One of our websites continually has gone up and down for the past week. The service desk resolved the issue and said the following: The problem is your xxxx website was being hammered by hack attempts that Cloudflare was not blocking. The servers fail2ban and bitninja protection kicked in and thus blocked Cloudflare ipv4 ipaddress. Then your attempts to use the control panel features that go through third parties using cloudflare service and any service that needed to go through Cloudflare was blocked because of the ip4 blocks on the server. Let’s encrypt issue was because since the server doesn’t use ipv6 there were no further ipadresses from Cloudflare ipv4 range, so curl tried connecting to ipv6 ipaddress which since your server doesn’t have ipv6 address this failed and thus why you got the let’s encrypt failures. I have allowlisted Cloudflare on your fail2ban, though the downside to this is any domain you are utilizing with Cloudflare if Cloudflare system doesn’t stop the attacks then the server could end up crashing as we are no longer blocking the attacks they let through.
The problem is our xxx website never was set up with Cloudflare. I checked the DNS to make sure.
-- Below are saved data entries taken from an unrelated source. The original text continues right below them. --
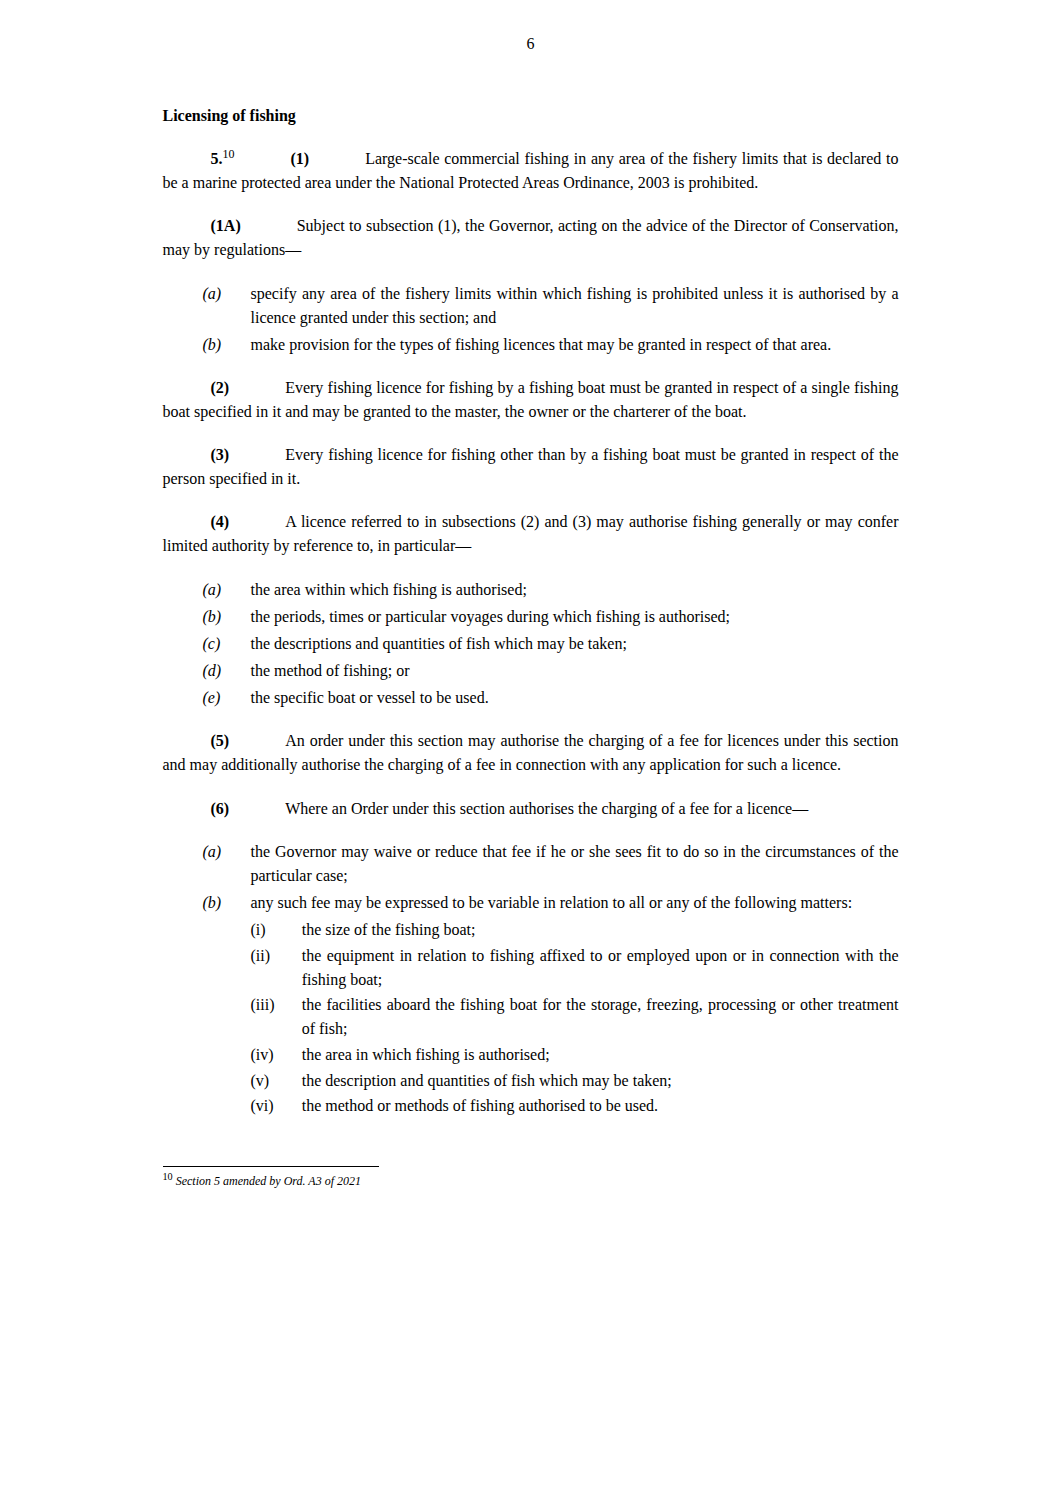6
Licensing of fishing
5.10 (1) Large-scale commercial fishing in any area of the fishery limits that is declared to be a marine protected area under the National Protected Areas Ordinance, 2003 is prohibited.
(1A) Subject to subsection (1), the Governor, acting on the advice of the Director of Conservation, may by regulations—
(a) specify any area of the fishery limits within which fishing is prohibited unless it is authorised by a licence granted under this section; and
(b) make provision for the types of fishing licences that may be granted in respect of that area.
(2) Every fishing licence for fishing by a fishing boat must be granted in respect of a single fishing boat specified in it and may be granted to the master, the owner or the charterer of the boat.
(3) Every fishing licence for fishing other than by a fishing boat must be granted in respect of the person specified in it.
(4) A licence referred to in subsections (2) and (3) may authorise fishing generally or may confer limited authority by reference to, in particular—
(a) the area within which fishing is authorised;
(b) the periods, times or particular voyages during which fishing is authorised;
(c) the descriptions and quantities of fish which may be taken;
(d) the method of fishing; or
(e) the specific boat or vessel to be used.
(5) An order under this section may authorise the charging of a fee for licences under this section and may additionally authorise the charging of a fee in connection with any application for such a licence.
(6) Where an Order under this section authorises the charging of a fee for a licence—
(a) the Governor may waive or reduce that fee if he or she sees fit to do so in the circumstances of the particular case;
(b) any such fee may be expressed to be variable in relation to all or any of the following matters:
(i) the size of the fishing boat;
(ii) the equipment in relation to fishing affixed to or employed upon or in connection with the fishing boat;
(iii) the facilities aboard the fishing boat for the storage, freezing, processing or other treatment of fish;
(iv) the area in which fishing is authorised;
(v) the description and quantities of fish which may be taken;
(vi) the method or methods of fishing authorised to be used.
10 Section 5 amended by Ord. A3 of 2021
If your site is not on Cloudflare, then someone may have deliberately or accidentally pointed a Cloudflare site at your host. In that case your host should not allow the Cloudflare IP addresses, but block them. But to be sure and before doing that, can you give your domain name so people can check. Sometimes people have Cloudflare accounts that have been set up for them by their developer or someone else.